Ici l'on sonne, et l'introduction de San Buscar provoque bientôt le départ de Palmyre, quoique Floride tâche à la garder encore, comme sauvegarde. Mais San Buscar roule sur Mme La Mortagne des yeux pareils aux boules d'un loto tragique, en sorte qu'elle s'en va; et le lecteur imagine sans peine tout ce qui s'ensuit.

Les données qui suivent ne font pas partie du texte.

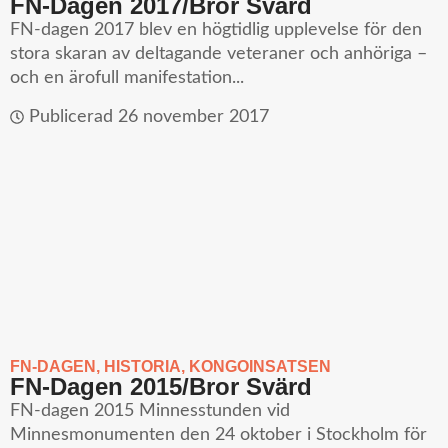
FN-Dagen 2017/Bror Svärd
FN-dagen 2017 blev en högtidlig upplevelse för den
stora skaran av deltagande veteraner och anhöriga –
och en ärofull manifestation...
Publicerad
26 november 2017
FN-DAGEN
,
HISTORIA
,
KONGOINSATSEN
FN-Dagen 2015/Bror Svärd
FN-dagen 2015 Minnesstunden vid
Minnesmonumenten den 24 oktober i Stockholm för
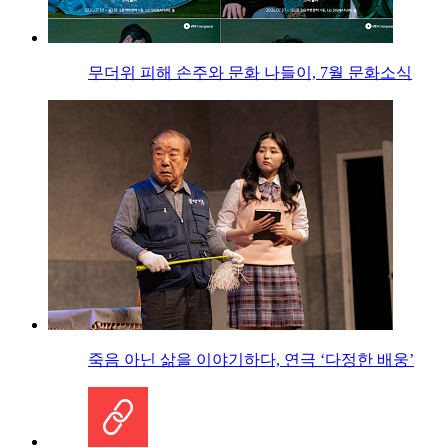
무더위 피해 손주와 문화 나들이, 7월 문화소식
죽음 아닌 삶을 이야기하다, 연극 ‘다정한 배웅’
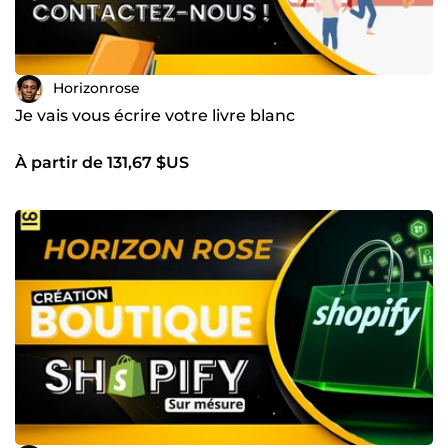
Horizonrose
Je vais vous écrire votre livre blanc
À partir de 131,67 $US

Cependant M. Gédéon-Lord Harryfellow (de Minneapolis) et sa soeur Imogène étaient en train de s'entretenir en leur langue maternelle, du moins si l'on peut accoler à l'anglais cette caressante épithète.

Comme tout ceci se passait quinze jours plus tard, au moins, que la petite bagarre du Léviathan, Lord était sensiblement dégrisé. Selon son habitude, il ressemblait au premier Consul, en plus grec et en moins penseur: sa pensée, il faut le dire, ne s'exerçant d'ordinaire que sur des objets peu compliqués, une bonne partie de golf, par exemple, ou de poker,—un cheval qui saute, derrière le lointain renard, dans le matin vif,—ou bien encore cette odeur rapide de drogue et de noisette qu'exhale un cristal creux, où le soda mousse dans du wiskey. A part cela, indifférent; et, de toutes ces belles envies dont souffre l'Europe, n'ayant que les rudiments; quelque chose comme une appendicite de vices: assez pour en souffrir, trop peu pour que cela lui servît à quelque chose.

Sa soeur se plaisait à son visage. C'était comme le sien propre qu'elle aurait vu respirer en face d'elle.